Cagoules et barres de fer : flambée de violences à Dijon autour d'une «expédition punitive» (IMAGES)

Cagoules et barres de fer : flambée de violences à Dijon autour d'une «expédition punitive» (IMAGES)© Capture d'écran Twitter : @MansM_
Embardée d'un véhicule dans le quartier des Grésilles à Dijon.

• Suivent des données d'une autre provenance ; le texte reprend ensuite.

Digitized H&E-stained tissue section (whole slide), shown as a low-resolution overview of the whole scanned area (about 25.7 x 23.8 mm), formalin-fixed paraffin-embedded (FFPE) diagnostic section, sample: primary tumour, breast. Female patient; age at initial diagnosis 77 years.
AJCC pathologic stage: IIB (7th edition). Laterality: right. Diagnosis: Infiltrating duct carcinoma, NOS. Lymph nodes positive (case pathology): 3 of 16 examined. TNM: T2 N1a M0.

Durant le weekend, la ville de Dijon a été le théâtre de scènes de violences spectaculaires, impliquant selon le procureur des membres des communautés tchétchène et maghrébine, «peut-être dans le cadre d’une affaire de trafic de drogues».

De multiples scènes de violences ont été observées ces derniers jours dans la ville de Dijon, comme en témoignent plusieurs articles de la presse locale ainsi que des vidéos diffusées sur les réseaux sociaux.

Il s’agit d’une dérive communautariste et raciste, avec une expédition punitive de Tchétchènes, une vengeance, sur des membres de la communauté maghrébine

Ce 15 juin, le procureur de la République de Dijon Eric Mathais a dénoncé des actions «intolérables» et «inacceptables», «un événement inédit à Dijon et non habituel en France». «Il s’agit d’une dérive communautariste et raciste, avec une expédition punitive de Tchétchènes, une vengeance, sur des membres de la communauté maghrébine, qui auraient agressé un jeune homme, peut-être dans le cadre d’une affaire de trafic de drogues. Cette expédition punitive n’a, à aucun moment, ciblé les forces de l’ordre», a détaillé le procureur.

Plus tard dans la journée, le maire socialiste sortant, François Rebsamen, après un appel téléphonique avec le ministre de l'Intérieur, Christophe Castaner, a déclaré à l'AFP : «Des renforts arriveront ce soir [lundi 15 juin], une ou deux compagnies, afin de sécuriser et rassurer».  La préfecture a précisé qu'une demi section de CRS (37 policiers) et des renforts de la brigade anticriminalité étaient déjà arrivés le dimanche 14 juin. Un escadron de gendarmes mobiles, soit 110 militaires, devait être déployé ce soir du 15 juin, selon la même source.

Vengeance de membres de la communauté tchétchène contre des dealers ?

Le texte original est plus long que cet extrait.